I am investigating a particular instance of slowness in rust-analyzer, and, debugging through a threadpool and crossbeam-channel, I made the following observation:
If I pin my program to one core with
unsafe {
let process = winapi::um::processthreadsapi::GetCurrentProcess();
let mask = 1;
winapi::um::winbase::SetProcessAffinityMask(process, mask);
}
then I repeatedly observe std::thread::Thread::unpark taking 30-40 milliseconds.
Specifically, sticking Instant::now/::elapsed around this routinely leads to printouts with unpark = 39.9091ms or some such (example). This seems very surprising to me, I would expect unpark to be sys-call lenght (hundreds of nanos), but this waaaay longer.
Now, this is the bottom of the rabbit hole (cc @retep998 ) for me for now, as I can't [patch.crates-io] libstd easily. Does anyone perchance know what might be happening here?

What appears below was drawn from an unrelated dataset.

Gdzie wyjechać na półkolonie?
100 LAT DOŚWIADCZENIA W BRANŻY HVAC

Note that I don't have a minimal reproducible example yet, as it requires patching rust-analyzer, threadpool and crossbeam.
I don't know why this is happening, but this whole "optimization" seems suspicious:
I suspect the overhead of this extra lock would outweigh the cost of just always calling notify_one, which on windows translates to a call to WakeConditionVariable, which AFAIK doesn't always result in a syscall. Still it doesn't really explain why it's so slow.
#[inline]
pub unsafe fn notify_one(&self) {
let s = crate::time::Instant::now();
c::WakeConditionVariable(self.inner.get());
eprintln!("sys/notify_one {:?}", s.elapsed());
}
The above prints sys/notify_one 35.3309ms. WakeConditionVariable is "libc" function (there was a bit of logic to load fallback for win XP, but I've removed it in favor of just unconditionally calling the function) .

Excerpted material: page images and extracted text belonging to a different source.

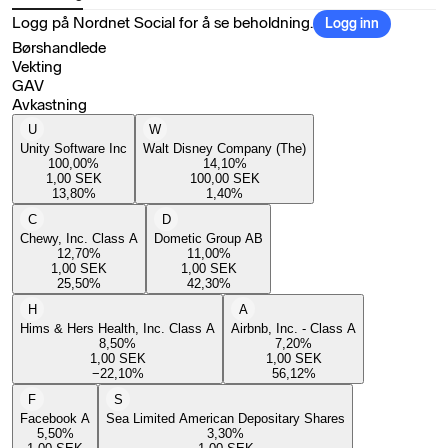
Logg på Nordnet Social for å se beholdning.
Logg inn
Børshandlede
Vekting
GAV
Avkastning
U
W
Unity Software Inc
Walt Disney Company (The)
100,00
%
14,10
%
1,00
SEK
100,00
SEK
13,80
%
1,40
%
C
D
Chewy, Inc. Class A
Dometic Group AB
12,70
%
11,00
%
1,00
SEK
1,00
SEK
25,50
%
42,30
%
H
A
Hims & Hers Health, Inc. Class A
Airbnb, Inc. - Class A
8,50
%
7,20
%
1,00
SEK
1,00
SEK
−22,10
%
56,12
%
F
S
Facebook A
Sea Limited American Depositary Shares
5,50
%
3,30
%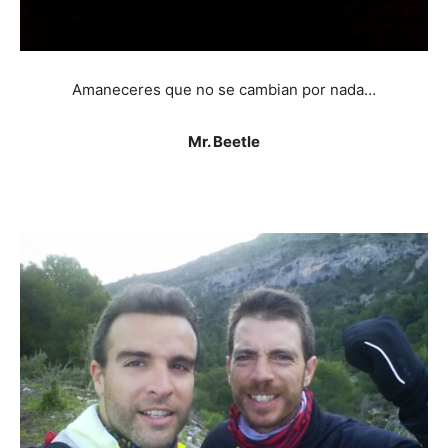
Amaneceres que no se cambian por nada…
Mr. Beetle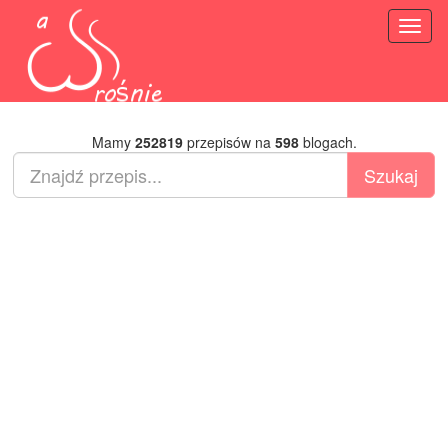
Toggl
naviga
Mamy
252819
przepisów na
598
blogach.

Oh, I think I know why this is happening. You are limiting the process to a single logical processor, and when you call thread::unpark, it is context switching away from the current thread (giving up its remaining time-slice). If other threads in the process are CPU-bound, they will use up their entire time-slices (15-20ms each by default) so what you are seeing corresponds to about two CPU-bound threads in the same process.
But why would it context switch away? This is unpark, not park. I definitely don't want to context switch away. The thing I am doing, on the high-level, is threadpool.execute(move || some_task()). That execute uses a channel to send the task to the worker thread, and that channel uses unpark to actually wake the worker. I want the main thread to continue doing the work (which it definitely can do).
If the two threads are the same priority why would it not switch to the thread that's being woken up? The thread being unparked also has work it can do.
The good reason not to switch is fairness. In my case, the main thread spawns ten background tasks in a row, and then actually cancels them. If unpark also yields, my main thread doesn't use a full quant, while all background threads do. But I see how OS API could be implemented that way.
I don't believe the windows scheduler is completely fair, but you should be able to lower the priority of the thread pool to prevent it from conflicting (assuming the CPU bounds tasks are running on the thread pool).
Internally in Windows, WakeConditionVariable dynamically (temporarily) boosts the waiting thread's priority by one, which likely makes it higher priority than the waker thread. Therefore it runs first.